[ELENCO ATTIVITÀ]
[1] Traduci in inglese questa frase del testo sulle dichiarazioni di Carlo Messina: "Lo ha detto Carlo Messina, ceo di Intesa Sanpaolo, intervenendo al Consiglio nazionale della Fabi."
[2] Prosegui il testo sulle dichiarazioni di Carlo Messina a partire dall'ultima frase riportata.

[TESTO ESTRATTO]
====
"Se Unicredit decidesse di scalare Generali chiamerei Andrea Orcel e gli direi fermati".
Lo ha detto Carlo Messina, ceo di Intesa Sanpaolo, intervenendo al Consiglio nazionale della Fabi.
"Questo è quello che gli direi in questo momento, avendo contemporaneamente più operazioni. Poi è chiaro che se ne abbandona alcune, potrebbe essere ragionevole che possa immaginare di costruire un percorso diverso", ha continuato Messina.
Secondo il ceo di Intesa Sanpaolo sono diverse le "valutazioni che vengono fatte per lavorare sulle operazioni di crescita esogena di un’azienda, perché non è che le valutazioni vengono fatte sulla base di quello che fanno gli altri" e "i processi decisionali nascono prima di tutto valutando le implicazioni sulla creazione di valore, cioè se con le operazioni di M&A puoi creare valore oppure no. Sono i driver che stanno spingendo la gran parte delle operazioni che sono sul mercato, perché riescono a essere accrescitive e quindi ragionevolmente potrebbero creare valore per i propri azionisti". "Poi - ha continuato Messina - ci sono considerazioni di Vigilanza" e quelle "collegate con l’Antitrust".
====
[VOCI FORNITE]
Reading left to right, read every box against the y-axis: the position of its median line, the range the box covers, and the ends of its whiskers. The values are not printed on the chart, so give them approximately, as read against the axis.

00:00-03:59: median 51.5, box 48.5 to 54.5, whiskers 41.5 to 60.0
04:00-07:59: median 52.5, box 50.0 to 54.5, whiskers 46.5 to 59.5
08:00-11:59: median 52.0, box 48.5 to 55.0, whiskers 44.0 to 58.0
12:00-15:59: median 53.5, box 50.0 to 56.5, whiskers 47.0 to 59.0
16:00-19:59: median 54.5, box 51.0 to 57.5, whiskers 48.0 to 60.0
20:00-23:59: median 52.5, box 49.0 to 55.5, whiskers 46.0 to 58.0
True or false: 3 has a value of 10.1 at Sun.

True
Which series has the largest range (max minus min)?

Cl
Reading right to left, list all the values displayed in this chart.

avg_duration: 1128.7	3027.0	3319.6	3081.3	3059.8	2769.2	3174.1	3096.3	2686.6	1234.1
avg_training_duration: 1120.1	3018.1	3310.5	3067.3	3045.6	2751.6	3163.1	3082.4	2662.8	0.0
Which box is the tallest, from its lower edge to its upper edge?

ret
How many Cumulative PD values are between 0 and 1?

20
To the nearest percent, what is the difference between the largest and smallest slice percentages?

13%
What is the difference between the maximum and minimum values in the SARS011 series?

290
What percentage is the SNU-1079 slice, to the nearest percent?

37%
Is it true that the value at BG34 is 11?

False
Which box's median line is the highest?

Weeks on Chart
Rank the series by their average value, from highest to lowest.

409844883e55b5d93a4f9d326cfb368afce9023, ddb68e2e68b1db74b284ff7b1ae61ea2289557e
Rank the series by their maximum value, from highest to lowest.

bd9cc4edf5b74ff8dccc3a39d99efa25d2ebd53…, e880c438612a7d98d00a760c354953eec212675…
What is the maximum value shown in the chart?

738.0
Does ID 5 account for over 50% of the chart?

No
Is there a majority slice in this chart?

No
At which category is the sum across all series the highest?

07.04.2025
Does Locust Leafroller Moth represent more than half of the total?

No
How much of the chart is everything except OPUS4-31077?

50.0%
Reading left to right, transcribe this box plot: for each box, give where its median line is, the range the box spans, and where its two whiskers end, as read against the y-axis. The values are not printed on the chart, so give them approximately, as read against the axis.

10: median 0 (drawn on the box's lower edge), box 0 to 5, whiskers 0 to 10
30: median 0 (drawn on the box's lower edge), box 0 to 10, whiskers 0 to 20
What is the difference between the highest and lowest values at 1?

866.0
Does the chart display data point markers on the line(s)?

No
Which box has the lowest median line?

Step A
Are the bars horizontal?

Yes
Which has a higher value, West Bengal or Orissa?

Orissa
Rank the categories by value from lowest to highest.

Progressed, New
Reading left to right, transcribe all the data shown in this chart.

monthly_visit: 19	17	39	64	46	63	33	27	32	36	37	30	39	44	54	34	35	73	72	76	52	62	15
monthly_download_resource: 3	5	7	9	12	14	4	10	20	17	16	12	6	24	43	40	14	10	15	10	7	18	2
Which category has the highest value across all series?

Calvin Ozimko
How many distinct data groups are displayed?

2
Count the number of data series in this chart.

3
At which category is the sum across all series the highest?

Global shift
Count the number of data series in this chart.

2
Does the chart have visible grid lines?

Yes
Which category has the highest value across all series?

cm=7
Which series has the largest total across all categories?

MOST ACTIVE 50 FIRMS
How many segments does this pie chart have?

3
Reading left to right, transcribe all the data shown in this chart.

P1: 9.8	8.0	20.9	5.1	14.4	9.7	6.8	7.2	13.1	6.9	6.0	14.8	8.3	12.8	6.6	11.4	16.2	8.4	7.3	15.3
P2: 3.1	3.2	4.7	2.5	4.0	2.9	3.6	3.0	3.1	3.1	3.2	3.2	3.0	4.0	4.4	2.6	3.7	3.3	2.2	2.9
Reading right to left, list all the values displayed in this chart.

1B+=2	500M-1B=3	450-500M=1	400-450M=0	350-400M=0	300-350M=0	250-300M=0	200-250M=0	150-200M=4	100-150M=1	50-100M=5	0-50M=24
====
[SOLUZIONI]
[1] This was said by Carlo Messina, CEO of Intesa Sanpaolo, speaking at the National Council of Fabi.

[2]
Infine, "l’altro aspetto che si è aggiunto in una fase come questa, e sottovalutarlo può portare a rischi e complessità che si riverberano anche su incertezza delle persone, è rappresentato dal contesto geopolitico, di sicurezza internazionale". La "nostra prima valutazione, comunque, è: ma per Antitrust possiamo farlo oppure no? Perché questo è il passaggio. Io voglio che le persone che lavorano con me stiano serene, tranquille, non entrino in nessuna fibrillazione derivante da un'operazione di crescita esogena. Ne abbiamo anche già fatte in passato, non voglio mettere in fibrillazione le persone che lavorano nel nostro gruppo".